Aplicação do abate-teto
No julgamento do Recurso Extraordinário com Agravo (ARE) 1314490, concluído em sessão virtual encerrada em 6 de fevereiro, o STF fixou a tese de repercussão geral (Tema 1.167) de que o abate-teto previsto no art. 37, XI, da Constituição Federal deve ser aplicado antes da redução de 70% prevista para pensões por morte, garantindo que o benefício seja calculado apenas sobre valores sobre os quais houve efetiva contribuição previdenciária.
Caso concreto
O recurso foi interposto pela São Paulo Previdência (SP-Prev) contra decisão do Tribunal de Justiça de São Paulo (TJ-SP), que havia determinado que a base de cálculo da pensão fosse a remuneração bruta do servidor falecido, aplicando o abate-teto apenas se o benefício excedesse o teto constitucional.
A SP-Prev sustentou que a EC 41/2003 visa restringir pensões de servidores com remuneração acima do teto do RGPS, de modo que os proventos pagos aos pensionistas não ultrapassem o valor da remuneração ou dos proventos do instituidor.

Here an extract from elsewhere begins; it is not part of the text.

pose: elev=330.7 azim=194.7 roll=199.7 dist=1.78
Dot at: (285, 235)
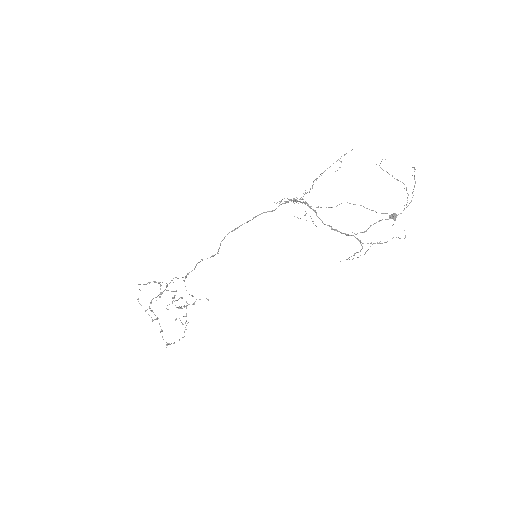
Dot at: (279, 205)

A autarquia previdenciária também destacou que a interpretação do TJ-SP poderia gerar impacto financeiro superior a R$ 1,3 bilhão em 10 anos apenas no Estado de São Paulo, com efeitos relevantes em âmbito nacional.
Correlação entre contribuição e benefício
O relator do caso, ministro Flávio Dino, afirmou que o cálculo da pensão por morte deve observar o caráter contributivo do regime próprio de previdência dos servidores (RPPS), garantindo congruência entre os valores efetivamente recebidos pelo servidor e sobre os quais incidiram contribuições, e a base de cálculo da pensão.
Segundo o ministro, permitir que dependentes recebam pensão equivalente à remuneração integral do instituidor, como havia determinado o TJ-SP, esvazia o redutor de 70% da parcela excedente ao teto do RGPS e contraria a finalidade da norma constitucional, que busca preservar o equilíbrio financeiro e atuarial do RPPS.
Tese fixada
A tese de repercussão geral estabelecida pelo STF foi redigida nos seguintes termos:
“O valor correspondente aos proventos ou à remuneração do instituidor da pensão por morte, para os fins do art. 40, § 7º, da Constituição Federal, na redação da Emenda Constitucional nº 41/2003, deve considerar apenas as parcelas efetivamente percebidas pelo servidor ativo ou aposentado, excluídos os valores que excedam o teto ou subteto remuneratórios previstos no art. 37, XI, da Constituição, posto que sobre eles não incidiu contribuição previdenciária. A sistemática constitucional exige congruência entre custeio e benefícios.”
A decisão, unânime, consolida o entendimento de que o abate-teto precede a aplicação do redutor de 70%, conferindo segurança jurídica e uniformidade aos cálculos de pensões por morte de servidores públicos em todo o país.